### SOURCE DOCUMENT
☆ ☆ ☆ ☆
Big data is transforming the world, and the data communication networks domain is not an exception. While the success of big data and machine learning in data communication networks has been so far mastered by the big players of the Internet - such as Google, network operators, practitioners and researchers have at their reach a matchless opportunity to also ride on the success of the big data wave. The complexity of today networks has dramatically increased in the last few years, making it more important and challenging to design scalable network measurement and analysis techniques and tools. Critical applications such as network monitoring, network security, or dynamic network management require fast mechanisms for online analysis of thousands of events per second, as well as efficient techniques for offline analysis of massive historical data. Besides characterization, making operational sense out of the ever-growing amount of network measurements is becoming a major challenge.

Despite recent major advances of big data analysis frameworks, their application to the network measurements analysis domain remains poorly understood and investigated, and most of the proposed solutions are in-house and difficult to benchmark. Furthermore, machine learning and big data analytic techniques able to characterize, detect, locate and understand complex behaviors and complex systems promise to shed light on this enormous amount of data, but smart and scalable approaches must be conceived to make them applicable to the networking practice. Last but not least, the explosion in volume and heterogeneity of data measurements generated across the entire network stack is opening the door to innovative solutions and out-of-the-box ideas to improve current networks, and many other networking applications besides monitoring and analysis are becoming more data and measurements driven than ever.
☆ ☆ ☆ ☆
(Segmentation labeling lines)

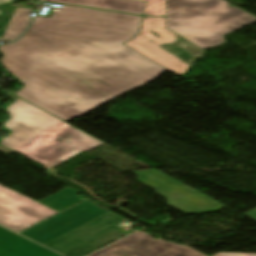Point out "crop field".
<instances>
[{
  "instance_id": "1",
  "label": "crop field",
  "mask_w": 256,
  "mask_h": 256,
  "mask_svg": "<svg viewBox=\"0 0 256 256\" xmlns=\"http://www.w3.org/2000/svg\"><path fill=\"white\" fill-rule=\"evenodd\" d=\"M52 10L51 18L36 16L20 40L0 46V63L24 86L14 93L21 99L68 122L165 70L123 45L143 17L68 5Z\"/></svg>"
},
{
  "instance_id": "2",
  "label": "crop field",
  "mask_w": 256,
  "mask_h": 256,
  "mask_svg": "<svg viewBox=\"0 0 256 256\" xmlns=\"http://www.w3.org/2000/svg\"><path fill=\"white\" fill-rule=\"evenodd\" d=\"M3 94L15 98L6 109L10 118L4 124L12 134L0 139V152L8 156L16 151L51 168L104 143L9 93Z\"/></svg>"
},
{
  "instance_id": "3",
  "label": "crop field",
  "mask_w": 256,
  "mask_h": 256,
  "mask_svg": "<svg viewBox=\"0 0 256 256\" xmlns=\"http://www.w3.org/2000/svg\"><path fill=\"white\" fill-rule=\"evenodd\" d=\"M256 17L224 0H166V28L205 49L224 43L221 36L245 27Z\"/></svg>"
},
{
  "instance_id": "4",
  "label": "crop field",
  "mask_w": 256,
  "mask_h": 256,
  "mask_svg": "<svg viewBox=\"0 0 256 256\" xmlns=\"http://www.w3.org/2000/svg\"><path fill=\"white\" fill-rule=\"evenodd\" d=\"M121 220L123 218L109 212L45 246L66 256H84L124 236L126 232L116 225Z\"/></svg>"
},
{
  "instance_id": "5",
  "label": "crop field",
  "mask_w": 256,
  "mask_h": 256,
  "mask_svg": "<svg viewBox=\"0 0 256 256\" xmlns=\"http://www.w3.org/2000/svg\"><path fill=\"white\" fill-rule=\"evenodd\" d=\"M179 39L180 36L165 28V18L144 17L139 34L124 45L179 76L189 65L154 45H174Z\"/></svg>"
},
{
  "instance_id": "6",
  "label": "crop field",
  "mask_w": 256,
  "mask_h": 256,
  "mask_svg": "<svg viewBox=\"0 0 256 256\" xmlns=\"http://www.w3.org/2000/svg\"><path fill=\"white\" fill-rule=\"evenodd\" d=\"M137 181L157 191L167 199L168 205L186 213L217 211L224 205L154 171H135Z\"/></svg>"
},
{
  "instance_id": "7",
  "label": "crop field",
  "mask_w": 256,
  "mask_h": 256,
  "mask_svg": "<svg viewBox=\"0 0 256 256\" xmlns=\"http://www.w3.org/2000/svg\"><path fill=\"white\" fill-rule=\"evenodd\" d=\"M91 256H205L186 245L172 244L137 231Z\"/></svg>"
},
{
  "instance_id": "8",
  "label": "crop field",
  "mask_w": 256,
  "mask_h": 256,
  "mask_svg": "<svg viewBox=\"0 0 256 256\" xmlns=\"http://www.w3.org/2000/svg\"><path fill=\"white\" fill-rule=\"evenodd\" d=\"M105 213L107 211L85 201L21 233V235L44 245Z\"/></svg>"
},
{
  "instance_id": "9",
  "label": "crop field",
  "mask_w": 256,
  "mask_h": 256,
  "mask_svg": "<svg viewBox=\"0 0 256 256\" xmlns=\"http://www.w3.org/2000/svg\"><path fill=\"white\" fill-rule=\"evenodd\" d=\"M55 213L0 185V225L18 232Z\"/></svg>"
},
{
  "instance_id": "10",
  "label": "crop field",
  "mask_w": 256,
  "mask_h": 256,
  "mask_svg": "<svg viewBox=\"0 0 256 256\" xmlns=\"http://www.w3.org/2000/svg\"><path fill=\"white\" fill-rule=\"evenodd\" d=\"M0 256H60L0 227Z\"/></svg>"
},
{
  "instance_id": "11",
  "label": "crop field",
  "mask_w": 256,
  "mask_h": 256,
  "mask_svg": "<svg viewBox=\"0 0 256 256\" xmlns=\"http://www.w3.org/2000/svg\"><path fill=\"white\" fill-rule=\"evenodd\" d=\"M11 12L10 16L0 18V37L13 41L28 27L31 17H28L31 9L6 6Z\"/></svg>"
},
{
  "instance_id": "12",
  "label": "crop field",
  "mask_w": 256,
  "mask_h": 256,
  "mask_svg": "<svg viewBox=\"0 0 256 256\" xmlns=\"http://www.w3.org/2000/svg\"><path fill=\"white\" fill-rule=\"evenodd\" d=\"M143 14L146 2L135 0H46Z\"/></svg>"
},
{
  "instance_id": "13",
  "label": "crop field",
  "mask_w": 256,
  "mask_h": 256,
  "mask_svg": "<svg viewBox=\"0 0 256 256\" xmlns=\"http://www.w3.org/2000/svg\"><path fill=\"white\" fill-rule=\"evenodd\" d=\"M185 63L192 65L195 59L201 58L203 56L204 51L200 50L196 46L188 43L182 37L177 44L174 46H162L157 45Z\"/></svg>"
},
{
  "instance_id": "14",
  "label": "crop field",
  "mask_w": 256,
  "mask_h": 256,
  "mask_svg": "<svg viewBox=\"0 0 256 256\" xmlns=\"http://www.w3.org/2000/svg\"><path fill=\"white\" fill-rule=\"evenodd\" d=\"M77 193L79 192L72 188H66L38 202L59 212L66 207L82 200L80 197L76 196Z\"/></svg>"
},
{
  "instance_id": "15",
  "label": "crop field",
  "mask_w": 256,
  "mask_h": 256,
  "mask_svg": "<svg viewBox=\"0 0 256 256\" xmlns=\"http://www.w3.org/2000/svg\"><path fill=\"white\" fill-rule=\"evenodd\" d=\"M143 1H147L144 15L165 16V0Z\"/></svg>"
},
{
  "instance_id": "16",
  "label": "crop field",
  "mask_w": 256,
  "mask_h": 256,
  "mask_svg": "<svg viewBox=\"0 0 256 256\" xmlns=\"http://www.w3.org/2000/svg\"><path fill=\"white\" fill-rule=\"evenodd\" d=\"M243 215L252 219V220H254L256 222V208L247 212V213H245V214H243Z\"/></svg>"
},
{
  "instance_id": "17",
  "label": "crop field",
  "mask_w": 256,
  "mask_h": 256,
  "mask_svg": "<svg viewBox=\"0 0 256 256\" xmlns=\"http://www.w3.org/2000/svg\"><path fill=\"white\" fill-rule=\"evenodd\" d=\"M214 256H242L238 253H224V252H219L215 254ZM256 256V255H255Z\"/></svg>"
},
{
  "instance_id": "18",
  "label": "crop field",
  "mask_w": 256,
  "mask_h": 256,
  "mask_svg": "<svg viewBox=\"0 0 256 256\" xmlns=\"http://www.w3.org/2000/svg\"><path fill=\"white\" fill-rule=\"evenodd\" d=\"M13 2V0H0V4H4V3H10ZM4 14L3 12L0 11V15Z\"/></svg>"
},
{
  "instance_id": "19",
  "label": "crop field",
  "mask_w": 256,
  "mask_h": 256,
  "mask_svg": "<svg viewBox=\"0 0 256 256\" xmlns=\"http://www.w3.org/2000/svg\"><path fill=\"white\" fill-rule=\"evenodd\" d=\"M242 254V253H241ZM243 255H245V256H252V254H243Z\"/></svg>"
}]
</instances>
☆ ☆ ☆ ☆
### EXERCISES
1) Rewrite the paragraph beginning "Despite recent major advances" from the passage on big data in networking as a short bulleted list that keeps its main facts.
2) Put this sentence from the passage on big data in networking into Spanish: "Critical applications such as network monitoring, network security, or dynamic network management require fast mechanisms for online analysis of thousands of events per second, as well as efficient techniques for offline analysis of massive historical data."
3) The passage on big data in networking describes machine learning and big data analytic techniques as able to do several things with complex behaviors and complex systems. List each of those things.

### SOLUTIONS FOR EACH TASK
1)
- Big data analysis frameworks have advanced, but their use for analyzing network measurements remains poorly understood and investigated.
- Most proposed solutions are in-house and difficult to benchmark.
- Machine learning and big data analytic techniques that can characterize, detect, locate and understand complex behaviors and complex systems promise to shed light on this huge amount of data.
- Smart, scalable approaches are needed to make those techniques applicable to networking practice.
- The explosion in volume and heterogeneity of measurement data across the entire network stack is opening the door to innovative ideas for improving current networks.
- Many networking applications besides monitoring and analysis are becoming more data- and measurement-driven than ever.

2) Las aplicaciones críticas, como el monitoreo de redes, la seguridad de redes o la gestión dinámica de redes, requieren mecanismos rápidos para el análisis en línea de miles de eventos por segundo, así como técnicas eficientes para el análisis fuera de línea de enormes volúmenes de datos históricos.

3)
- Characterize
- Detect
- Locate
- Understand